*To do:*
Write the records out again exactly, but without pictures.

•••

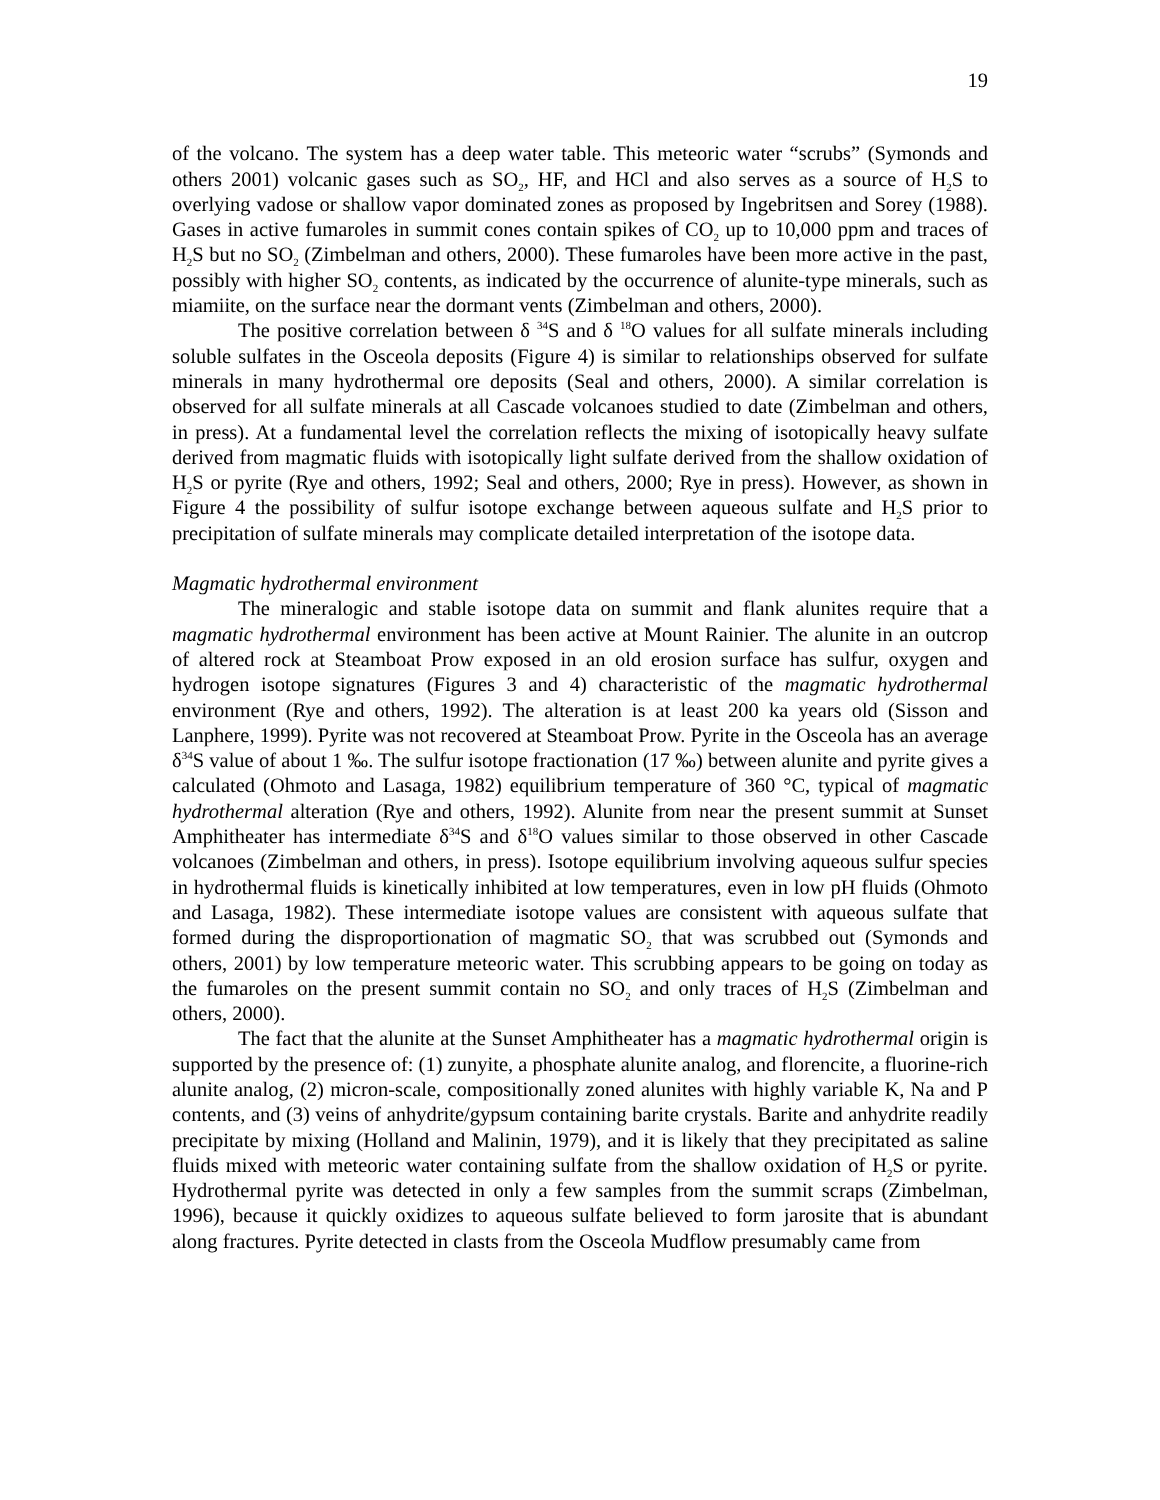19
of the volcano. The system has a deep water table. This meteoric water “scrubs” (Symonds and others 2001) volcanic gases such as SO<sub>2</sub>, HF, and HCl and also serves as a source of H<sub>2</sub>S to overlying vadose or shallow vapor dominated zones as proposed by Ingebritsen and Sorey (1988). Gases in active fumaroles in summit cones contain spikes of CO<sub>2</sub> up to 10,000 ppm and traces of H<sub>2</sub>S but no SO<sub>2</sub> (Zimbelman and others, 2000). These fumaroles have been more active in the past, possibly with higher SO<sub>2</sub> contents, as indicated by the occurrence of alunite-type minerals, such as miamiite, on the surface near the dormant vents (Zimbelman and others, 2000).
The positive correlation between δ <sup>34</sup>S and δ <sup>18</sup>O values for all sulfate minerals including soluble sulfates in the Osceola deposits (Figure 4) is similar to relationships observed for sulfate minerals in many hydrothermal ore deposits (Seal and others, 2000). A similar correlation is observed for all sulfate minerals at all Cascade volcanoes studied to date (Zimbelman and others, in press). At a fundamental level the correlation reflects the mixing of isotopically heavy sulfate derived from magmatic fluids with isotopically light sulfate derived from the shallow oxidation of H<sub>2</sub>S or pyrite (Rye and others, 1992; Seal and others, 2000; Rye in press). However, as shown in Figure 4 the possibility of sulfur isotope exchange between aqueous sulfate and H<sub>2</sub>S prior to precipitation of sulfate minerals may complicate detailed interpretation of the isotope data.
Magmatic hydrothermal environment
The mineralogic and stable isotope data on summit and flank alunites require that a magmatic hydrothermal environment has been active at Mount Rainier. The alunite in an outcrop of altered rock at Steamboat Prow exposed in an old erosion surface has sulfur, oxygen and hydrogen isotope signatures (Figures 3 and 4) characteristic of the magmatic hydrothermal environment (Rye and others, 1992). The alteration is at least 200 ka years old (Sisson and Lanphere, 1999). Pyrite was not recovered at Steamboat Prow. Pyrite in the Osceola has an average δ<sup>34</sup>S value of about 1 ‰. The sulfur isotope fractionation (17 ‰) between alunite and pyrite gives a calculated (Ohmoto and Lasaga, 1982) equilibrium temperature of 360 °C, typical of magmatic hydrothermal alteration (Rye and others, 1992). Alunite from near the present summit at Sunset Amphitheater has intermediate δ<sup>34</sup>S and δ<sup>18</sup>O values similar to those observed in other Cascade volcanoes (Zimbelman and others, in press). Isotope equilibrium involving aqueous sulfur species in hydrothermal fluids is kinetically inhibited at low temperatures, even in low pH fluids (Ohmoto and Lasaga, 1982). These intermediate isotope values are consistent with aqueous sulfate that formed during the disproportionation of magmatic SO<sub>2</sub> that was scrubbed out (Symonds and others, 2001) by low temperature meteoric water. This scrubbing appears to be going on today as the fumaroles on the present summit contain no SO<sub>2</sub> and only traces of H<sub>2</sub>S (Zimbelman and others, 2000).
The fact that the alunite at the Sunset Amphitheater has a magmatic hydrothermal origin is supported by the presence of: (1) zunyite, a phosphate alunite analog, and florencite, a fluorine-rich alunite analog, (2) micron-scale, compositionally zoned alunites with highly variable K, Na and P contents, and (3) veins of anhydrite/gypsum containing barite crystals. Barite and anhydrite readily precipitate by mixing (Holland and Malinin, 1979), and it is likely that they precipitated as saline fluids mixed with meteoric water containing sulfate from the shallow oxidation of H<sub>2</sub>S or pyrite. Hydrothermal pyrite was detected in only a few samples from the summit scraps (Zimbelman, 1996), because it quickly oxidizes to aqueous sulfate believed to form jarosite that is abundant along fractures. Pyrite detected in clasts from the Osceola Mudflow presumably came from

•••

*Response area:*
19
of the volcano. The system has a deep water table. This meteoric water “scrubs” (Symonds and others 2001) volcanic gases such as SO<sub>2</sub>, HF, and HCl and also serves as a source of H<sub>2</sub>S to overlying vadose or shallow vapor dominated zones as proposed by Ingebritsen and Sorey (1988). Gases in active fumaroles in summit cones contain spikes of CO<sub>2</sub> up to 10,000 ppm and traces of H<sub>2</sub>S but no SO<sub>2</sub> (Zimbelman and others, 2000). These fumaroles have been more active in the past, possibly with higher SO<sub>2</sub> contents, as indicated by the occurrence of alunite-type minerals, such as miamiite, on the surface near the dormant vents (Zimbelman and others, 2000).
The positive correlation between δ <sup>34</sup>S and δ <sup>18</sup>O values for all sulfate minerals including soluble sulfates in the Osceola deposits (Figure 4) is similar to relationships observed for sulfate minerals in many hydrothermal ore deposits (Seal and others, 2000). A similar correlation is observed for all sulfate minerals at all Cascade volcanoes studied to date (Zimbelman and others, in press). At a fundamental level the correlation reflects the mixing of isotopically heavy sulfate derived from magmatic fluids with isotopically light sulfate derived from the shallow oxidation of H<sub>2</sub>S or pyrite (Rye and others, 1992; Seal and others, 2000; Rye in press). However, as shown in Figure 4 the possibility of sulfur isotope exchange between aqueous sulfate and H<sub>2</sub>S prior to precipitation of sulfate minerals may complicate detailed interpretation of the isotope data.
Magmatic hydrothermal environment
The mineralogic and stable isotope data on summit and flank alunites require that a magmatic hydrothermal environment has been active at Mount Rainier. The alunite in an outcrop of altered rock at Steamboat Prow exposed in an old erosion surface has sulfur, oxygen and hydrogen isotope signatures (Figures 3 and 4) characteristic of the magmatic hydrothermal environment (Rye and others, 1992). The alteration is at least 200 ka years old (Sisson and Lanphere, 1999). Pyrite was not recovered at Steamboat Prow. Pyrite in the Osceola has an average δ<sup>34</sup>S value of about 1 ‰. The sulfur isotope fractionation (17 ‰) between alunite and pyrite gives a calculated (Ohmoto and Lasaga, 1982) equilibrium temperature of 360 °C, typical of magmatic hydrothermal alteration (Rye and others, 1992). Alunite from near the present summit at Sunset Amphitheater has intermediate δ<sup>34</sup>S and δ<sup>18</sup>O values similar to those observed in other Cascade volcanoes (Zimbelman and others, in press). Isotope equilibrium involving aqueous sulfur species in hydrothermal fluids is kinetically inhibited at low temperatures, even in low pH fluids (Ohmoto and Lasaga, 1982). These intermediate isotope values are consistent with aqueous sulfate that formed during the disproportionation of magmatic SO<sub>2</sub> that was scrubbed out (Symonds and others, 2001) by low temperature meteoric water. This scrubbing appears to be going on today as the fumaroles on the present summit contain no SO<sub>2</sub> and only traces of H<sub>2</sub>S (Zimbelman and others, 2000).
The fact that the alunite at the Sunset Amphitheater has a magmatic hydrothermal origin is supported by the presence of: (1) zunyite, a phosphate alunite analog, and florencite, a fluorine-rich alunite analog, (2) micron-scale, compositionally zoned alunites with highly variable K, Na and P contents, and (3) veins of anhydrite/gypsum containing barite crystals. Barite and anhydrite readily precipitate by mixing (Holland and Malinin, 1979), and it is likely that they precipitated as saline fluids mixed with meteoric water containing sulfate from the shallow oxidation of H<sub>2</sub>S or pyrite. Hydrothermal pyrite was detected in only a few samples from the summit scraps (Zimbelman, 1996), because it quickly oxidizes to aqueous sulfate believed to form jarosite that is abundant along fractures. Pyrite detected in clasts from the Osceola Mudflow presumably came from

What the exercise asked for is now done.